TEXT EXCERPT.
□ □ □ □ □ □ □
Taxpayers who rely on rental property losses will already be aware of the proposed changes from the 2012 Budget, where the Government confirmed it would be tightening the rules for taking deductions on assets used privately and to generate income ("mixed-use assets").
These changes are in keeping with the removal of tax depreciation on buildings from the 2011/2012 year, and will obviously impact on those who own a holiday home which they use personally but rent the property out for a portion of the year.
The Revenue Minister, the Hon Peter Dunne, recently spoke about the proposals which involve apportioning expenses that are not directly attributable to either private or taxable use.
The calculation of the proposed apportionment is a simple one – it will be based on the number of days that an asset is used privately versus the number of days the asset is used to generate income.
An interesting aspect of the proposals is the suggestion that some losses will be ring-fenced (will not be able to be offset against other income). This would impact on those earning low levels of income, for example where the gross income derived from the asset in a year does not exceed 2% of its cost (or rateable value for land and buildings).
Such losses may still be carried forward, but only to offset future income from that specific asset.
The rules may be opted out of if gross income does not exceed $1,000, or if the asset produces a net loss. Opting out may provide benefits for some, as by treating income as exempt and expenses as non-deductible, compliance costs may be significantly reduced.
These proposals will automatically apply to assets which cost more than $50,000, and to an asset where 62 days have passed without active use. Assets used privately by the owner (or by an associated person), and assets used to generate income will also fall within this category.

How it affects you

At this stage, there has been no comment on how these rules would interact with the Fringe Benefit Tax and dividend rules.
Further, it is quite possible that the proposals will be altered and adapted following further discussion and submission.
While we will keep you informed of these proposals as they develop, if you own any mixed-use assets, we recommend you seek advice to clarify your tax position.

RENTAL LOSS AND WFFTC

There have been many changes to the definition of family scheme income, all of which have been designed to bring as much into the income net as possible when determining a person's eligibility for Working for Families Tax Credits ("WFFTC").
One such change has been to eliminate losses from the calculation of family scheme income.
In a recent court case the taxpayer was a self-employed artist who was married with five children and, for WFFTC purposes, was the principal caregiver. The taxpayer and her husband, as a partnership, owned a number of rental properties in a provincial city. The taxpayer's share of the losses from the rental partnership was offset against her income in the 2007 and 2008 years. The taxpayer's husband also offset his share of partnership losses against his income in the 2006 to 2008 (inclusive) income years.
Accordingly, the WFFTCs claimed by the taxpayer were based on family income which had rental losses deducted from it.
The Taxation Review Authority (TRA) has held that the Inland Revenue Department ("IRD") was entitled to disallow rental activity losses claimed by the taxpayer for WFFTC purposes.
□ □ □ □ □ □ □
TASKS TO PERFORM.
1. In the tax update, after how many days without active use do the proposals automatically apply to an asset?
2. Reproduce the tax update verbatim from "One such change" up to and including "(inclusive) income years.".

DATA PROVIDED.
□ □ □ □ □ □ □
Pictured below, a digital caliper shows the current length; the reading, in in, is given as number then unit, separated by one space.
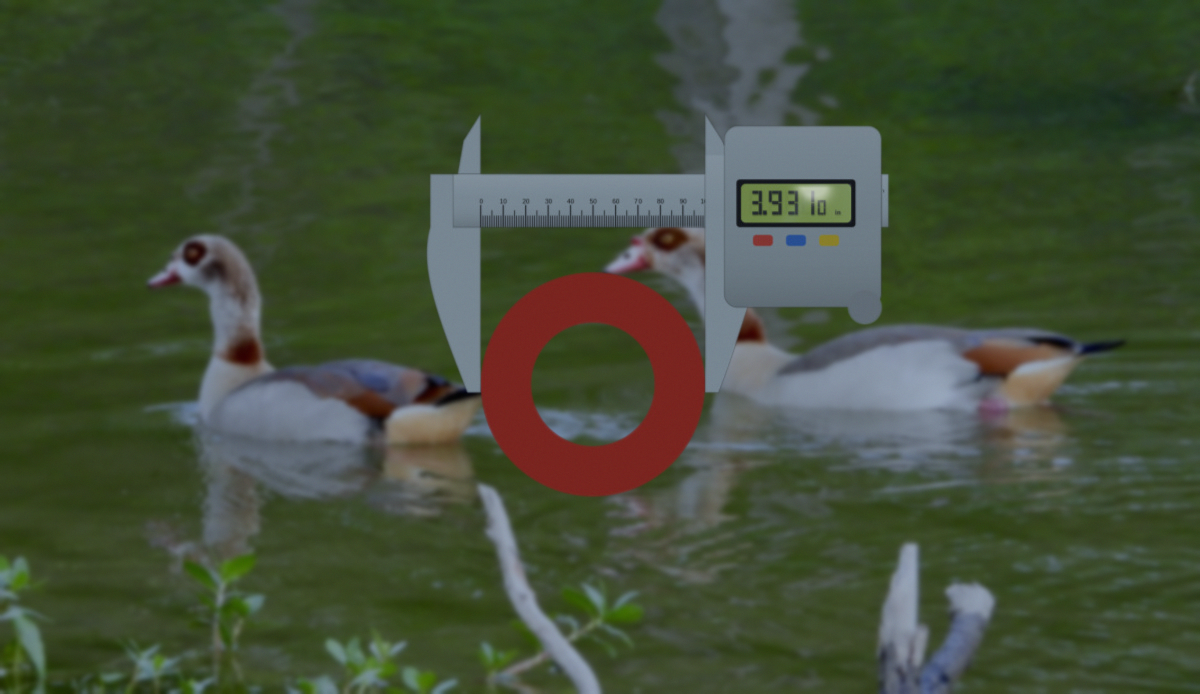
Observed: 3.9310 in
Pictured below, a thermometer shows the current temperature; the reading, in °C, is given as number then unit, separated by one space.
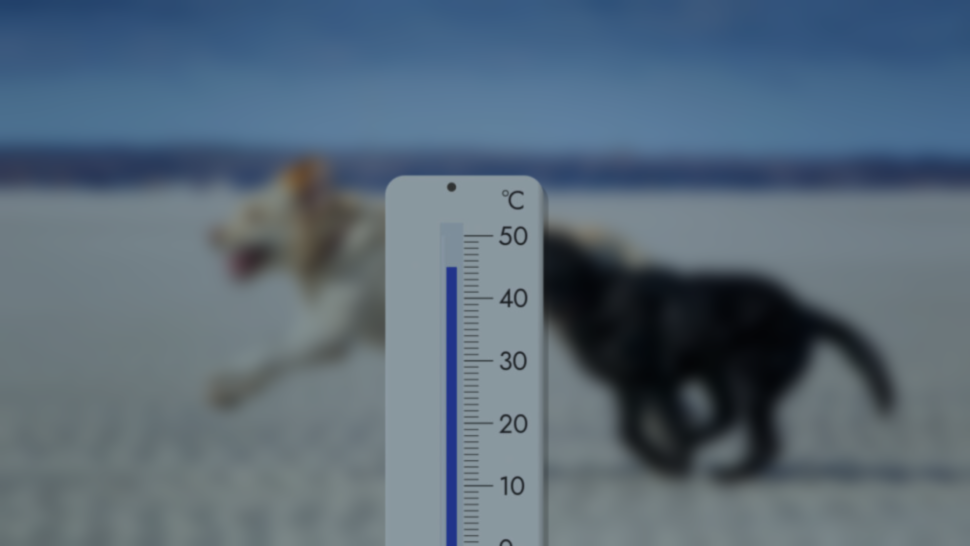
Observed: 45 °C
□ □ □ □ □ □ □
ANSWERS PROVIDED.
1. 62 days.

2.
One such change has been to eliminate losses from the calculation of family scheme income.
In a recent court case the taxpayer was a self-employed artist who was married with five children and, for WFFTC purposes, was the principal caregiver. The taxpayer and her husband, as a partnership, owned a number of rental properties in a provincial city. The taxpayer's share of the losses from the rental partnership was offset against her income in the 2007 and 2008 years. The taxpayer's husband also offset his share of partnership losses against his income in the 2006 to 2008 (inclusive) income years.